I've been playing around with trying to recreate the example of the Burrows-Wheeler transform on wikipedia. To add to the fun I'm trying to do so by a recursive strategy. However, I get stuck in the first step, creating all rotations of the string. Here's my code:
object SimpleBW extends App {
val string = "^BANANA|"
val list = tranformStringStart(string)
list.foreach(println)
def tranformStringStart(string: String): List[String] = { transformString(string, string.length) }
def transformString(string: String, splitIndex: Int): List[String] = {
if (splitIndex == 0) {
// Recursion base case
Nil
} else {
val (firstString, secondString) = string.splitAt(splitIndex)
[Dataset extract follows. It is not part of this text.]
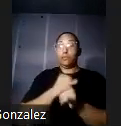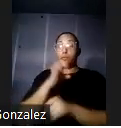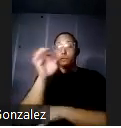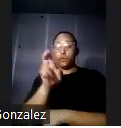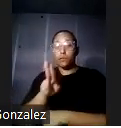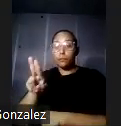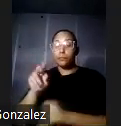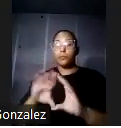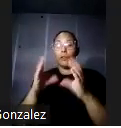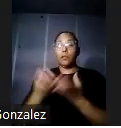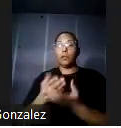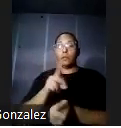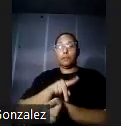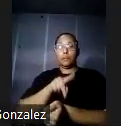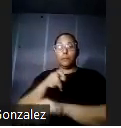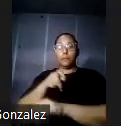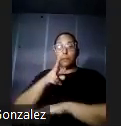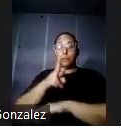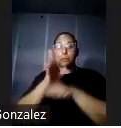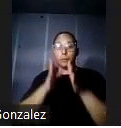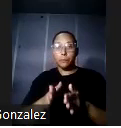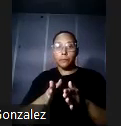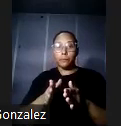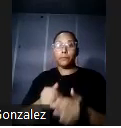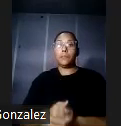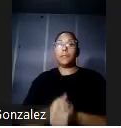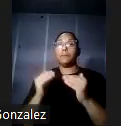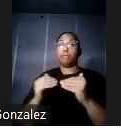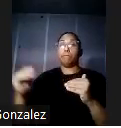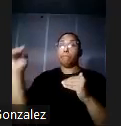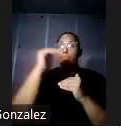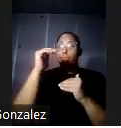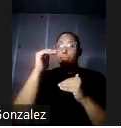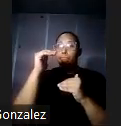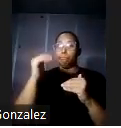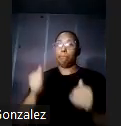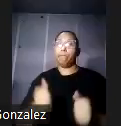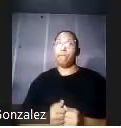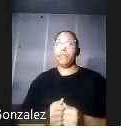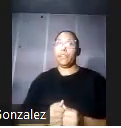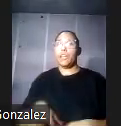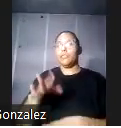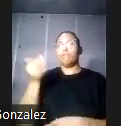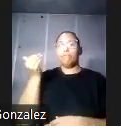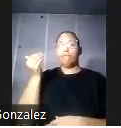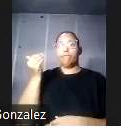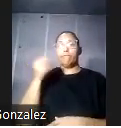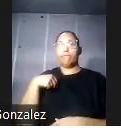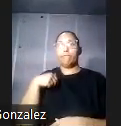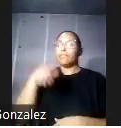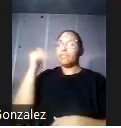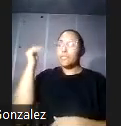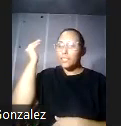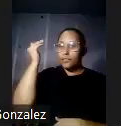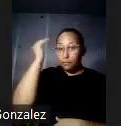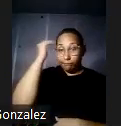puertorriqueña, protagonista activo de la alta sociedad y uno de los residentes más reconocidos de la gestión de desarrollo urbano de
val newString = secondString + firstString
newString :: transformString(secondString + firstString, splitIndex - 1)
}
}
}
This generates the following output:
^BANANA|
|^BANANA
NA|^BANA
ANANA|^B
A|^BANAN
BANANA|^
NANA|^BA
ANA|^BAN
Which is similar to the wikipedia example, but not identical, and I can't seem to figure out why. According to the example the output should look like this:
^BANANA|
|^BANANA
A|^BANAN
NA|^BANA
ANA|^BAN
NANA|^BA
ANANA|^B
BANANA|^
I've been staring at this for some while now, and while the problem should be fairly straight forward, I can't seem to figure it out. Can you spot what I'm doing wrong?
As you are moving your splitIndex one character to the front you have to apply it to the original string:
newString :: transformString(string, splitIndex - 1)
Another solution would be to remove the split index param and always split off the last character, but then you have to apply it to the transformed string again.